The consolidation-facility fee cycle works like this:
- Hospital acquires independent practice
- Converts practice to "hospital outpatient department" designation
- Begins charging facility fees on top of professional fees
- Uses additional revenue to fund more acquisitions
- Repeat
THE INSURANCE COMPLICITY
While hospitals blame insurers, the reality is more complex. Many insurance plans actually enable facility fee abuse by:
- Negotiating higher reimbursement rates for hospital-owned practices
- Passing facility fee costs to patients through higher deductibles and copays
- Failing to adequately inform patients about facility fee risks
And since insurance deductibles have increased by nearly 50 percent in the last decade, this has shifted more facility fee costs directly to patients.
THE TELEHEALTH SCANDAL
Perhaps nowhere is the facility fee abuse more obvious than in telehealth services. Charging a facility fee for a video call conducted from a patient's home stretches the concept beyond any reasonable interpretation.

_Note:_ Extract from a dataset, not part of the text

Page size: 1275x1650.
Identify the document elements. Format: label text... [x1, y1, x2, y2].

Yet hospitals routinely charge facility fees for telehealth visits, claiming patients are somehow using "hospital facilities" when they're literally in their own homes.

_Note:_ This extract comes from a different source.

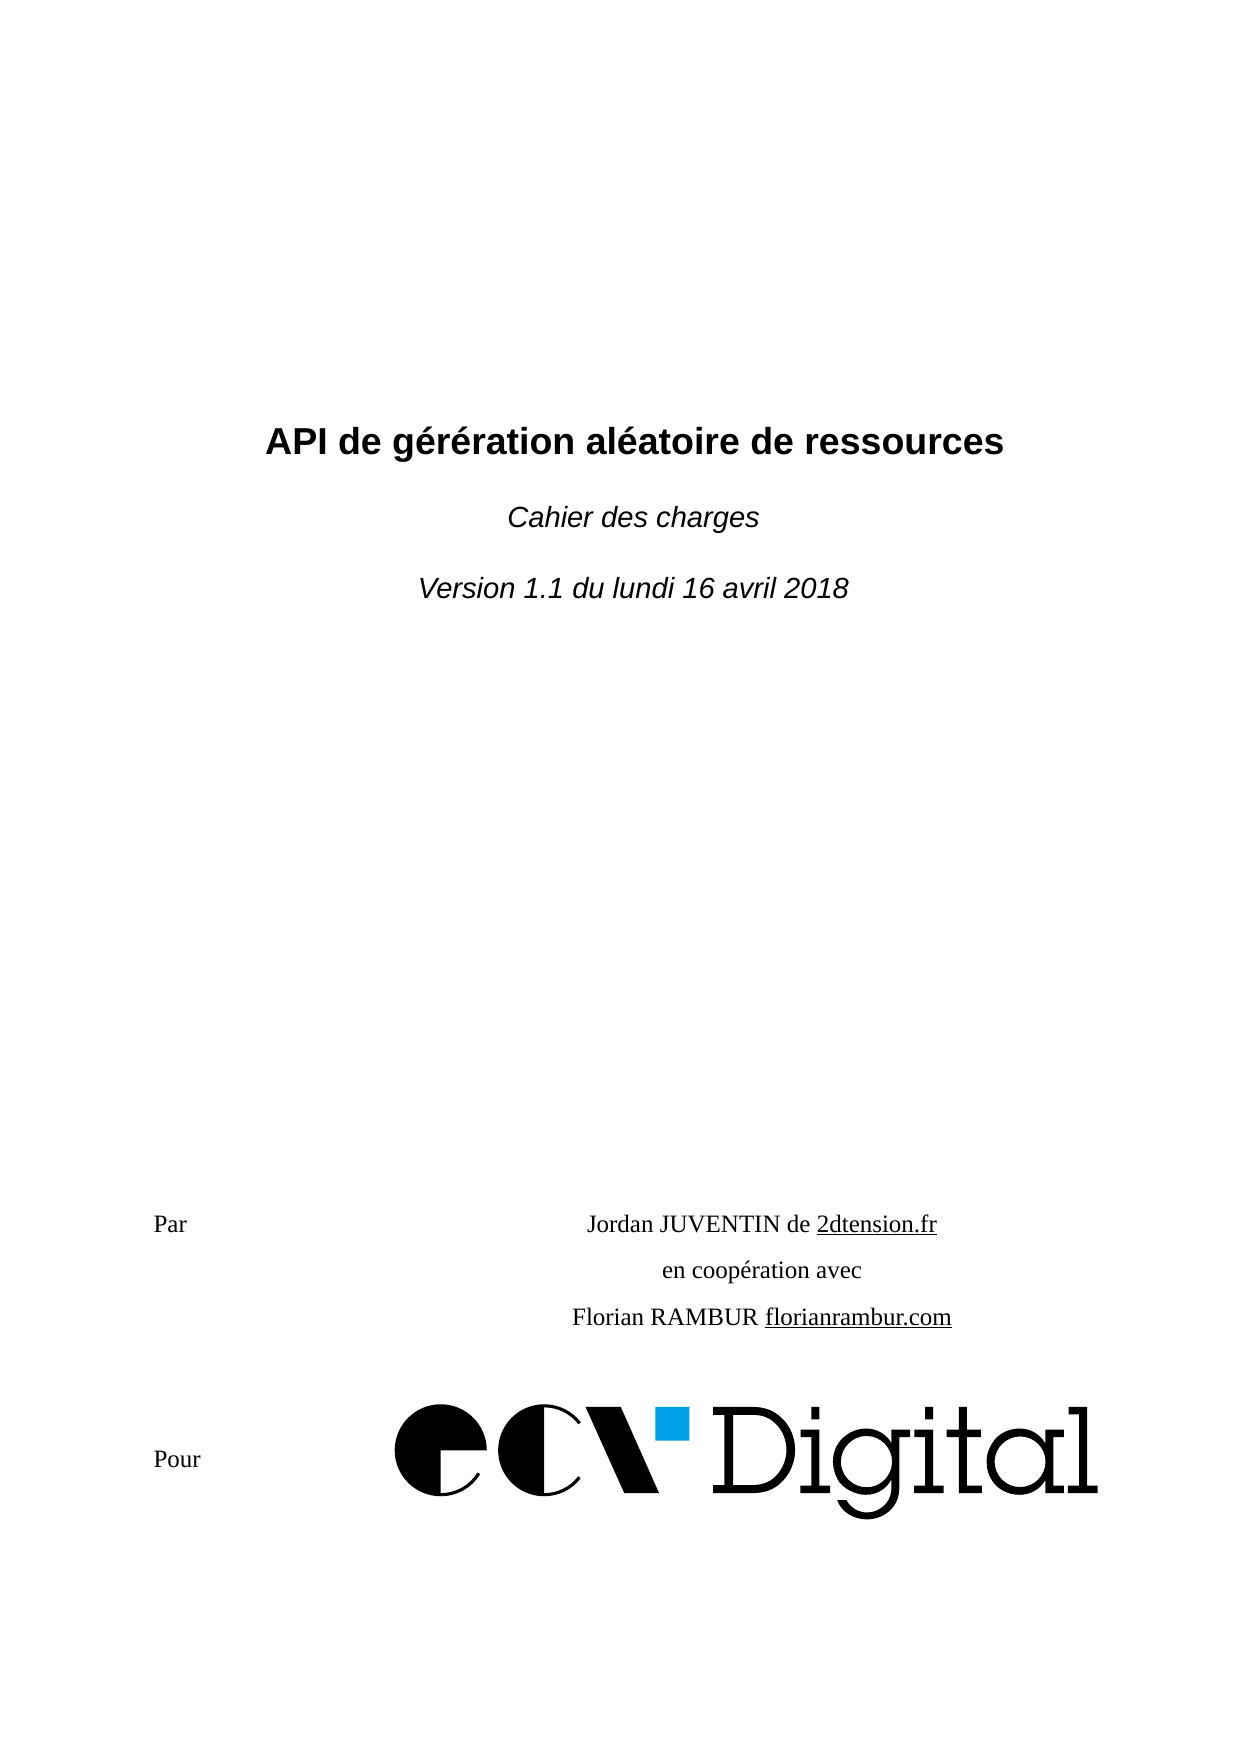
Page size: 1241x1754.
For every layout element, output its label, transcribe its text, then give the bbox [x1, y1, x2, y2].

The telehealth facility fee represents the purest form of the upbilling scheme – charging hospital-level fees for services that require no physical hospital infrastructure whatsoever.
THE POLICY SOLUTIONS
Effective facility fee reform requires understanding that this is an upbilling scheme, not a legitimate cost recovery mechanism. Solutions must address:
Immediate Patient Protection
- Ban facility fees for all services not requiring hospital-level resources
- Mandate meaningful advance notice (not just legal disclaimers)
- Require clear, separate billing for facility vs. professional services
Transparency Requirements
- Force hospitals to use location-specific billing identifiers
- Require public disclosure of all facility fee locations and amounts
- Create searchable databases of facility fee charges
Market-Based Solutions
- Enable patients to opt out of hospital-owned practices
- Require insurance plans to offer facility fee-free provider networks
- Support independent physician practices to resist hospital acquisition
Regulatory Reform
- Eliminate the regulatory arbitrage that enables facility fees
- Apply site-neutral payment policies across all outpatient settings
- Strengthen antitrust enforcement on healthcare consolidation
THE BOTTOM LINE
Facility fees represent one of healthcare's most pernicious billing practices – a hidden tax on medical care that exploits patients at their most vulnerable moments.
There is no evidence that shows these fees improve the value or outcome of health care services; facility fees simply improve the profit line for health care companies that own the different care locations.
The scheme works by:
- Surprise: Patients have no advance warning
- Complexity: Billing is deliberately obscured
- Inevitability: Patients can't opt out once care is needed
- Scale: Every visit generates additional revenue
This isn't cost recovery – it's revenue enhancement through regulatory arbitrage.
And it's happening in examination rooms across America, one surprise bill at a time.
The question isn't whether facility fees should be regulated – it's whether we'll allow hospitals to continue exploiting sick patients through deceptive billing practices. In a recent poll, nearly 3 in 4 voters (74%) want policymakers to ban facility fees everywhere for outpatient, same-day services, regardless of the service or where care is being provided.
The patients have spoken. Now it's time for policymakers to act.